• Text segment
We are in the season of Epiphanytide, the weeks following the Feast of the Epiphany and leading up to “Pre-Lent”, the “Gesima Sundays”: Septuagesima, Sexagesima, and Quinquagesima. These Sundays in turn lead up to Lent proper, which begins Ash Wednesday, March 2, this year. Epiphanytide can be up to six weeks, swinging upon the date of Easter, which depends upon the full moon (!). Yes, we still have holy days and seasons depending upon full moons, reflecting the two thousand years of celebrating the stunning reality that God came to earth, became incarnate, in the flesh, walking among us.
Epiphany celebrates the good news of the birth of Christ, Christ-mass, to our world: the birth of the Son of God. The magi, or kings, or wise men, arrive from distant places bringing gifts. They follow a star that has led them on their journey, a star that history has identified as the conjunction of three cosmic events in the heavens.

• Extracted entries
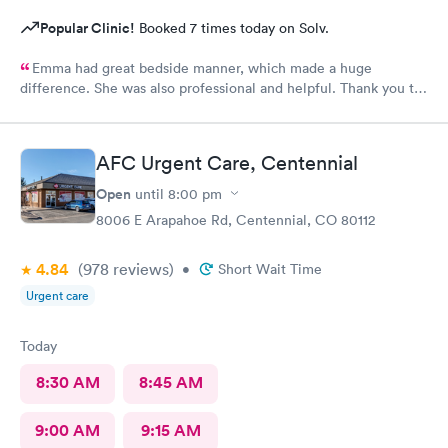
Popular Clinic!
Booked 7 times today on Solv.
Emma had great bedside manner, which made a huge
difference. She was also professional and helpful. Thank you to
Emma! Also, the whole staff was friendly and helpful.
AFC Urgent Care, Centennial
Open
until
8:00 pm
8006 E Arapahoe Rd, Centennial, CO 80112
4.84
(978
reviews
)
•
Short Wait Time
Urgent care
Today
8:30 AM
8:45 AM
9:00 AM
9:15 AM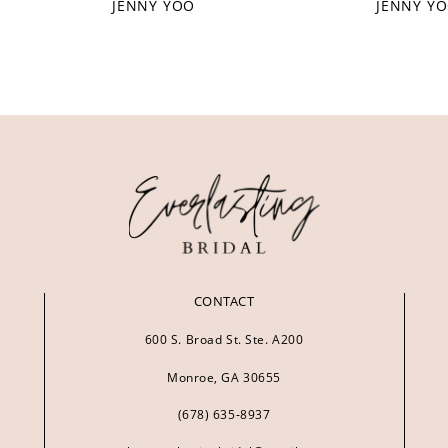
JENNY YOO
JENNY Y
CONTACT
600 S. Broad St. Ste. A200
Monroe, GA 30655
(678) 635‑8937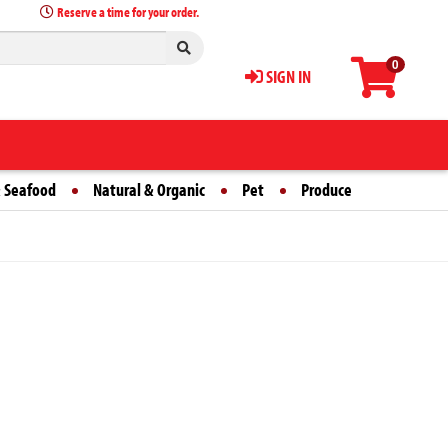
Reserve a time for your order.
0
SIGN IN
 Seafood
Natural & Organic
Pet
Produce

• Exercise requirements
(a) Which Sundays does the Epiphanytide passage name as the "Gesima Sundays"?
(b) Retype the Epiphanytide passage, beginning at the words "We are in the" and stopping after "walking among us.".
Work only from the Epiphanytide passage and ignore the listing.

• Solutions to each task
(a) Septuagesima, Sexagesima, Quinquagesima

(b)
We are in the season of Epiphanytide, the weeks following the Feast of the Epiphany and leading up to “Pre-Lent”, the “Gesima Sundays”: Septuagesima, Sexagesima, and Quinquagesima. These Sundays in turn lead up to Lent proper, which begins Ash Wednesday, March 2, this year. Epiphanytide can be up to six weeks, swinging upon the date of Easter, which depends upon the full moon (!). Yes, we still have holy days and seasons depending upon full moons, reflecting the two thousand years of celebrating the stunning reality that God came to earth, became incarnate, in the flesh, walking among us.